--- What to produce ---
Below is a block of records; return all of them exactly, but without the images.

Dataset excerpts
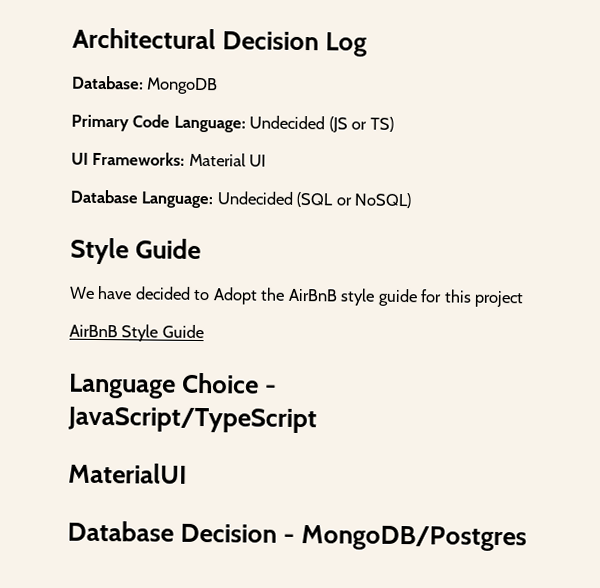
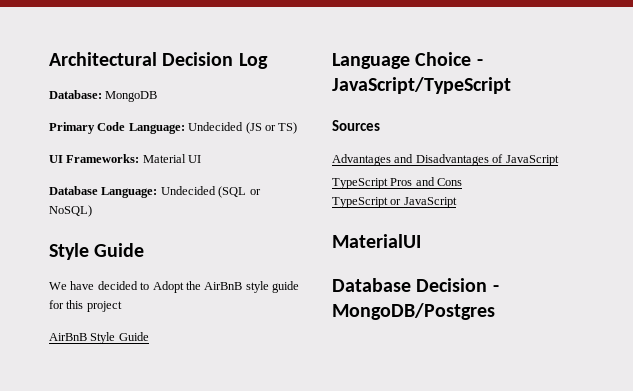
(317, 420) none -> [332,120,380,131] [332,154,559,166] [332,177,463,189] [332,197,457,208] // Sources // Advantages and Disadvantages of JavaScript // TypeScript Pros and Cons // TypeScript or JavaScript

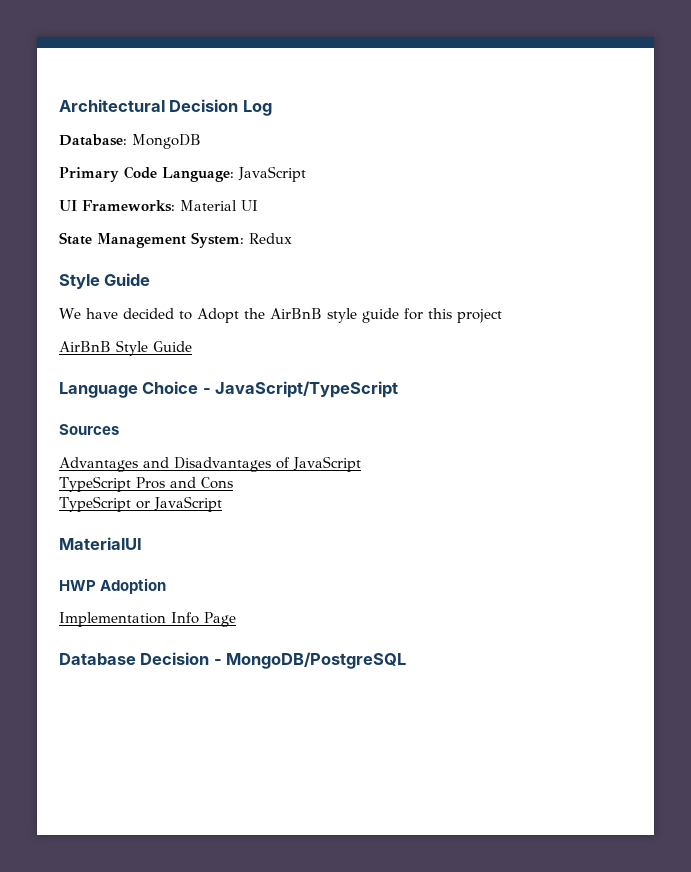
[188,122,298,134] Undecided (JS or TS) -> [238,166,306,182] JavaScript
[49,186,261,198] [49,205,92,217] Database Language: Undecided (SQL or NoSQL) -> [59,232,292,248] State Management System: Redux
(421, 241) none -> [59,578,167,594] [59,612,236,627] // HWP Adoption // Implementation Info Page
[332,303,495,320] MongoDB/Postgres -> [226,652,407,669] MongoDB/PostgreSQL

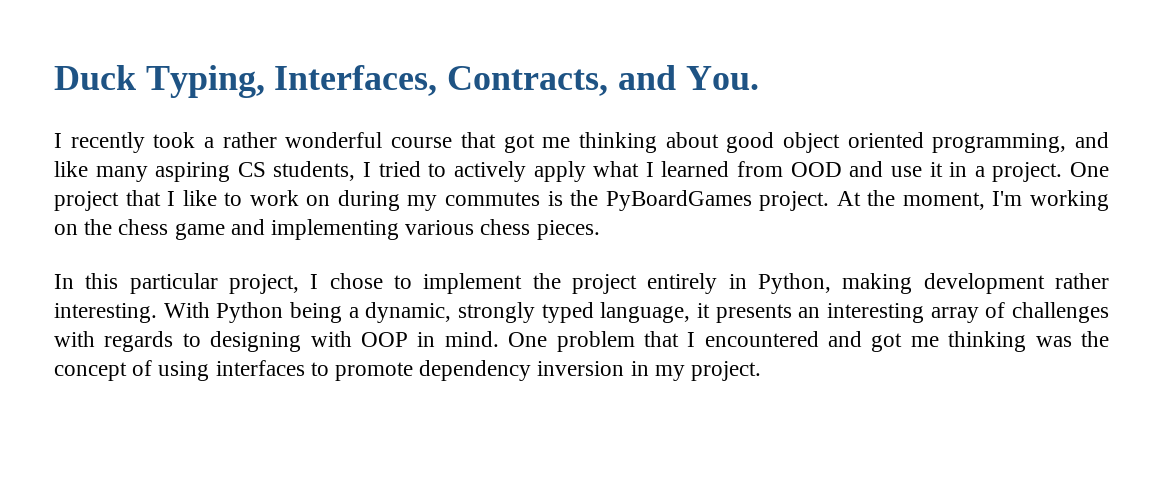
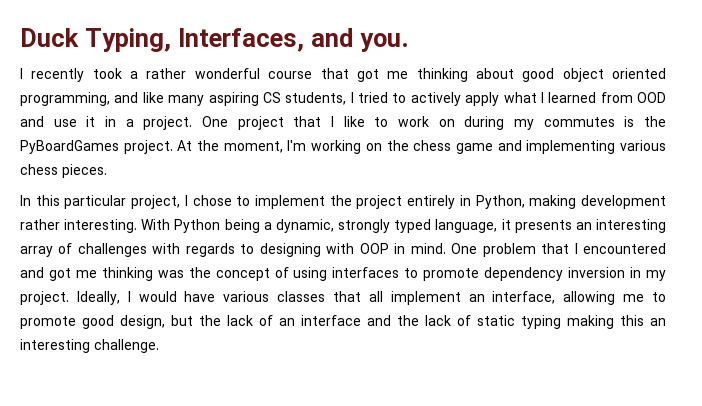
[447,65,759,96] Contracts, and You. -> [310,28,409,52] and you.
(762, 371) none -> [76,291,666,305] [20,315,666,329] [20,339,159,353] Ideally, I would have various classes that all implement an interface, allowing me to promote good design, but the lack of an interface and the lack of static typing making this an interesting challenge.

--- The answer ---
(317, 420) none -> [332,120,380,131] [332,154,559,166] [332,177,463,189] [332,197,457,208] // Sources // Advantages and Disadvantages of JavaScript // TypeScript Pros and Cons // TypeScript or JavaScript

[188,122,298,134] Undecided (JS or TS) -> [238,166,306,182] JavaScript
[49,186,261,198] [49,205,92,217] Database Language: Undecided (SQL or NoSQL) -> [59,232,292,248] State Management System: Redux
(421, 241) none -> [59,578,167,594] [59,612,236,627] // HWP Adoption // Implementation Info Page
[332,303,495,320] MongoDB/Postgres -> [226,652,407,669] MongoDB/PostgreSQL

[447,65,759,96] Contracts, and You. -> [310,28,409,52] and you.
(762, 371) none -> [76,291,666,305] [20,315,666,329] [20,339,159,353] Ideally, I would have various classes that all implement an interface, allowing me to promote good design, but the lack of an interface and the lack of static typing making this an interesting challenge.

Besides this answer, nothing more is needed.